### [Brief]
Find the lines below that contain the string "culture". Copy each one.

[Opening Material for this exercise section]

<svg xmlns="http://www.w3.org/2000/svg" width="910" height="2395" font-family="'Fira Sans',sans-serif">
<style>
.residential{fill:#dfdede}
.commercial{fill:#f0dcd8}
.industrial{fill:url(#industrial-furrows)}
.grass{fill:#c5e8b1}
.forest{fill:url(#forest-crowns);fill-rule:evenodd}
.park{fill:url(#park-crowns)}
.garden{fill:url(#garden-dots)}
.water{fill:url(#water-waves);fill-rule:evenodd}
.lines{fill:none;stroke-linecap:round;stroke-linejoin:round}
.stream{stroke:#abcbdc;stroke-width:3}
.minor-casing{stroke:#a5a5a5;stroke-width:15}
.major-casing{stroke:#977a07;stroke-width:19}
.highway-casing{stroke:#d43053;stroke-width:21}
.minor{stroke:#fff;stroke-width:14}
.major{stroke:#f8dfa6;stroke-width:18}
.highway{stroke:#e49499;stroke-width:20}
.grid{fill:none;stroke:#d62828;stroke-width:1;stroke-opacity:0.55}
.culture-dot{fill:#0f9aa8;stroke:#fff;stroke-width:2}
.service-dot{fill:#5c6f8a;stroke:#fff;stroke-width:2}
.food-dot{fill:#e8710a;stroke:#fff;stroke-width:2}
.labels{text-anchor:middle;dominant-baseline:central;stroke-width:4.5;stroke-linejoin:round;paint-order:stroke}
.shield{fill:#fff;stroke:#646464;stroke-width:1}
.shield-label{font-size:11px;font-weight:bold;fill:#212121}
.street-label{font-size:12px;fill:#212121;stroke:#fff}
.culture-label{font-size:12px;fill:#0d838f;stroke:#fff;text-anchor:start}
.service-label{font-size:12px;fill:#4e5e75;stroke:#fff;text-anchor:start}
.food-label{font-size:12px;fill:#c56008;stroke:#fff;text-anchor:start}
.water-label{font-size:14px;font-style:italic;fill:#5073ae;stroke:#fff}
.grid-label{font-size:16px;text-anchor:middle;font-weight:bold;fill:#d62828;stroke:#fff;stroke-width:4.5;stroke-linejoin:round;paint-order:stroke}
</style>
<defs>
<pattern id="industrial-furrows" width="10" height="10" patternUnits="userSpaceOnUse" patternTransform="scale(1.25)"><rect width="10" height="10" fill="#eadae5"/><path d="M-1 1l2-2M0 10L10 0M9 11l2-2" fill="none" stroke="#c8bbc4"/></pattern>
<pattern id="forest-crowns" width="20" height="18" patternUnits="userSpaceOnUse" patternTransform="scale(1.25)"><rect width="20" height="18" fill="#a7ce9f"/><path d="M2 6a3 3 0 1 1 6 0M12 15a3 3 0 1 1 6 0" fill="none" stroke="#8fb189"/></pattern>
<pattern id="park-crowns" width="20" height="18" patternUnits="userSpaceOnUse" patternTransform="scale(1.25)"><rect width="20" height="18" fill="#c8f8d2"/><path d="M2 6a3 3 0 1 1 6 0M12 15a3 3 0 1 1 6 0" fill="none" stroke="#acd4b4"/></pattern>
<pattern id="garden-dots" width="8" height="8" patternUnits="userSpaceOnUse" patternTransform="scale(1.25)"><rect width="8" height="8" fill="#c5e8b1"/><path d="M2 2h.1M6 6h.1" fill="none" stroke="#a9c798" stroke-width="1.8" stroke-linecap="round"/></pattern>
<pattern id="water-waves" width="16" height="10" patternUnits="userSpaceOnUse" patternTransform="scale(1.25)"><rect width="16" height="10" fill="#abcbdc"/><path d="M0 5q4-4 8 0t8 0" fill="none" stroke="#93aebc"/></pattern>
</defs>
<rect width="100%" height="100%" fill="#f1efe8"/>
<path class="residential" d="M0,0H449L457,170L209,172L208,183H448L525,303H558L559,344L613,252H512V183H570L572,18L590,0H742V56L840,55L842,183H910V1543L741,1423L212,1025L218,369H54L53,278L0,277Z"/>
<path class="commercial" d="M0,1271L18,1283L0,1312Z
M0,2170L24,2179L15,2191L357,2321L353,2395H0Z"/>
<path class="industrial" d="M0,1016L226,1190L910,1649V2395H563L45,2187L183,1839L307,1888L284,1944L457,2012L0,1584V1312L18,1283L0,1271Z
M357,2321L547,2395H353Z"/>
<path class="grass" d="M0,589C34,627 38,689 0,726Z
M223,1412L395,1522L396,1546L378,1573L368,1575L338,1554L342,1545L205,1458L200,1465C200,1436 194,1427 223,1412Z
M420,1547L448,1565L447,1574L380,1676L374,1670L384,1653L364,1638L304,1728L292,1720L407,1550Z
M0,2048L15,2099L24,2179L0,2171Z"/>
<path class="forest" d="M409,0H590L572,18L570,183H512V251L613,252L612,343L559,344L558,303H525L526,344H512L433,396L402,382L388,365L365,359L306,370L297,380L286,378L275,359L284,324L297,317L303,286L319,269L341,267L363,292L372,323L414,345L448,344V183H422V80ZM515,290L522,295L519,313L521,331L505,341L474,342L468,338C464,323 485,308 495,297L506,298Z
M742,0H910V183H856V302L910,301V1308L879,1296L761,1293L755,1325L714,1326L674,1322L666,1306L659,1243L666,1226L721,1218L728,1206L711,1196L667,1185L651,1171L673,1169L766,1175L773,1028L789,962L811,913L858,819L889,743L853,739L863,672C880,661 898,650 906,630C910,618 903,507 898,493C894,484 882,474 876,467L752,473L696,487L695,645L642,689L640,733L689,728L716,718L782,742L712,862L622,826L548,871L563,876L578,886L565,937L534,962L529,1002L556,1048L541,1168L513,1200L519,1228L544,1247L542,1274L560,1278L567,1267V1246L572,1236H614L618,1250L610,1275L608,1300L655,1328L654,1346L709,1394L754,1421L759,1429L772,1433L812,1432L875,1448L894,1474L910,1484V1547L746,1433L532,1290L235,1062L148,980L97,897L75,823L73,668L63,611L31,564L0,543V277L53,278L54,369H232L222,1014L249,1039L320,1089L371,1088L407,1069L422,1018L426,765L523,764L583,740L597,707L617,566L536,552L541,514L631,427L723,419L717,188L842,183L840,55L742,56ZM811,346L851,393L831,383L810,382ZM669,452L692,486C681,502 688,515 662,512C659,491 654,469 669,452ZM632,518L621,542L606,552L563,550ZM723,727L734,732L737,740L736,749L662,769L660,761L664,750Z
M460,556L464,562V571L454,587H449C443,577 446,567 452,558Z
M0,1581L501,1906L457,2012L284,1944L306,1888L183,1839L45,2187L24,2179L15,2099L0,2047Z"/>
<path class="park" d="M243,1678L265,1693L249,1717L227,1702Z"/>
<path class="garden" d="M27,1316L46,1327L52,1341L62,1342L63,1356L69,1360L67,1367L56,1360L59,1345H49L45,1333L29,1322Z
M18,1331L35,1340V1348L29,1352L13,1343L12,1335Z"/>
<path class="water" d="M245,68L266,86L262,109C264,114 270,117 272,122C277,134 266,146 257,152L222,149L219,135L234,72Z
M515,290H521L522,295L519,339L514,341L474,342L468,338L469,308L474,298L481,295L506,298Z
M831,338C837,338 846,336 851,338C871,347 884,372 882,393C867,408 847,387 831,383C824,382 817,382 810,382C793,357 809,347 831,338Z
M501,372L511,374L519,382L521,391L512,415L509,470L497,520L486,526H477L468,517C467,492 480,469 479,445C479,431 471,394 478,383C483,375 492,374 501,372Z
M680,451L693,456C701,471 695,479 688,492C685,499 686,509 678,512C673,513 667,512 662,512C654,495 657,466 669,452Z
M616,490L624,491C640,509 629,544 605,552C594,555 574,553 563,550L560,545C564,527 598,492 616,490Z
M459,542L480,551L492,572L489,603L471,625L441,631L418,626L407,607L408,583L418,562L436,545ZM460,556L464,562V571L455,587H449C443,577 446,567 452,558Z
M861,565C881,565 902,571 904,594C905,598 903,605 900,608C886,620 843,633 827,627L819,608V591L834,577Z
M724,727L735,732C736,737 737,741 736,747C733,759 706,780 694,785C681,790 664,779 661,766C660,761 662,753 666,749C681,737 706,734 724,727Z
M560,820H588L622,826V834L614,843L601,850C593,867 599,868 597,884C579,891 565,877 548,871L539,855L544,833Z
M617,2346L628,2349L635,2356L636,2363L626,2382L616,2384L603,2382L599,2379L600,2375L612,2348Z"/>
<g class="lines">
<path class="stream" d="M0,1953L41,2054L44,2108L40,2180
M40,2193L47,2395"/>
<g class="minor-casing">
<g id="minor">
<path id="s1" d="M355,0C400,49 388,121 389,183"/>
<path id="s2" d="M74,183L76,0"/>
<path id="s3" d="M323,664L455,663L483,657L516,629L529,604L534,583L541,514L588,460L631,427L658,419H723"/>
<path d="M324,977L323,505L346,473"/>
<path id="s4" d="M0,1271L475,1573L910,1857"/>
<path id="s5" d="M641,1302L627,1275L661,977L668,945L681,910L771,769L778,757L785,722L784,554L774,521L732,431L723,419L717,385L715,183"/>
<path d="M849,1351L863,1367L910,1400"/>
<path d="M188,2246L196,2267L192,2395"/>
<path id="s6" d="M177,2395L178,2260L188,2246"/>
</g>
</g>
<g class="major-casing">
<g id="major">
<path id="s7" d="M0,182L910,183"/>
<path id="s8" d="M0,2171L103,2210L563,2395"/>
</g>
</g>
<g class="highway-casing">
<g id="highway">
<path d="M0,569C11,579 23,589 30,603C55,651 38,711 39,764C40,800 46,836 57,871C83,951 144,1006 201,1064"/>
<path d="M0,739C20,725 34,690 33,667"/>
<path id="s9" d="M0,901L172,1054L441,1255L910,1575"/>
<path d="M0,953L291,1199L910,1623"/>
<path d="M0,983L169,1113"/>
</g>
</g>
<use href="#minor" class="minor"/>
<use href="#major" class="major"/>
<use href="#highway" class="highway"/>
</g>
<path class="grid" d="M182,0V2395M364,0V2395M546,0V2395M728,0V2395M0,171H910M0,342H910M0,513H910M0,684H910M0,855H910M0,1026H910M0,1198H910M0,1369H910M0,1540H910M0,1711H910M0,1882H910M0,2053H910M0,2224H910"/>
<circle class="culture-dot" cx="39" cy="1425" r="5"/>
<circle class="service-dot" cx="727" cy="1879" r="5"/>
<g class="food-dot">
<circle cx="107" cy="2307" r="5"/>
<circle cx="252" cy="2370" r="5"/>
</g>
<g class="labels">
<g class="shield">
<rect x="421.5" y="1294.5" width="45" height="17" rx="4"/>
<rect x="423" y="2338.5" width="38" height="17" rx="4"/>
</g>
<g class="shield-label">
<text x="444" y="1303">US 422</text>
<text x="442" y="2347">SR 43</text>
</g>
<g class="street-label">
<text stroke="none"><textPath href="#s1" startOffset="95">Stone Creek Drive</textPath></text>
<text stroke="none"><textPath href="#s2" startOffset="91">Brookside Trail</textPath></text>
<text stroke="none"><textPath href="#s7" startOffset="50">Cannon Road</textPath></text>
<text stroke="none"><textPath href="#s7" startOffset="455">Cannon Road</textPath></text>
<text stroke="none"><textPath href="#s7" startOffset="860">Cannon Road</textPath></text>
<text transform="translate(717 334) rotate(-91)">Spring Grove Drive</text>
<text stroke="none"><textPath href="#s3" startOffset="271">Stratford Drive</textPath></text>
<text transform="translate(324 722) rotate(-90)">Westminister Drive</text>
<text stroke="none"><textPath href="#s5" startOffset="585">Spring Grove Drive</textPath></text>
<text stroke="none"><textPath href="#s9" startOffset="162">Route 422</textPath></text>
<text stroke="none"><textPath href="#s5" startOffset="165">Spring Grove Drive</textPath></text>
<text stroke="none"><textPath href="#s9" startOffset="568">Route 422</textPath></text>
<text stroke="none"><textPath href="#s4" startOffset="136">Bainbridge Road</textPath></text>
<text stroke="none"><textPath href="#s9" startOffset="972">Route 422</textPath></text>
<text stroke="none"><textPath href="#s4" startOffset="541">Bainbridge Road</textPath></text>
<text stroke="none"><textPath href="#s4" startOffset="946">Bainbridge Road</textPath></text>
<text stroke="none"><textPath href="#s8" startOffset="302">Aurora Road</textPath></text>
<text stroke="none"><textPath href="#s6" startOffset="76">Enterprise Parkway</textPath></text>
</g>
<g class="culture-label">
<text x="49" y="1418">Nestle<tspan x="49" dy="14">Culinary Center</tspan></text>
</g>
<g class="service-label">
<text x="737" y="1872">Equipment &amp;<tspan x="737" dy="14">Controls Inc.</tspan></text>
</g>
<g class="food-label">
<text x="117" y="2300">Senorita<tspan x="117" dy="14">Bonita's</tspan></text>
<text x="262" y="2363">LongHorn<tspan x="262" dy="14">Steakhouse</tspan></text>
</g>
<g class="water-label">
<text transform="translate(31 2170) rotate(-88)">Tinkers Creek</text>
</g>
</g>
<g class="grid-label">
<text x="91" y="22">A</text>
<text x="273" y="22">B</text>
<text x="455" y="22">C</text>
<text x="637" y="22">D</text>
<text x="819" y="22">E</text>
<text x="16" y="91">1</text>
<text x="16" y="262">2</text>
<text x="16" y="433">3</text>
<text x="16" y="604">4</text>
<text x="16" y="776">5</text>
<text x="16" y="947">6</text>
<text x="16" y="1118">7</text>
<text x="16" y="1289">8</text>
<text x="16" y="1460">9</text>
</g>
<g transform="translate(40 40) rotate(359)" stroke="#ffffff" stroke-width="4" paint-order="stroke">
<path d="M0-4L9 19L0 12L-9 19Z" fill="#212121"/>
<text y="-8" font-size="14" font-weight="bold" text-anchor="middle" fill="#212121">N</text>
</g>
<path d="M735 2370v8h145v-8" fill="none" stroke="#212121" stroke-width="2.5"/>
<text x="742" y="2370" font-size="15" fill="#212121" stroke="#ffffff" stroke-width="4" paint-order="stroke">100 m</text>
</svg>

[Closing Material for this exercise section]

### [Answer to the exercise]
.culture-dot{fill:#0f9aa8;stroke:#fff;stroke-width:2}
.culture-label{font-size:12px;fill:#0d838f;stroke:#fff;text-anchor:start}
<circle class="culture-dot" cx="39" cy="1425" r="5"/>
<g class="culture-label">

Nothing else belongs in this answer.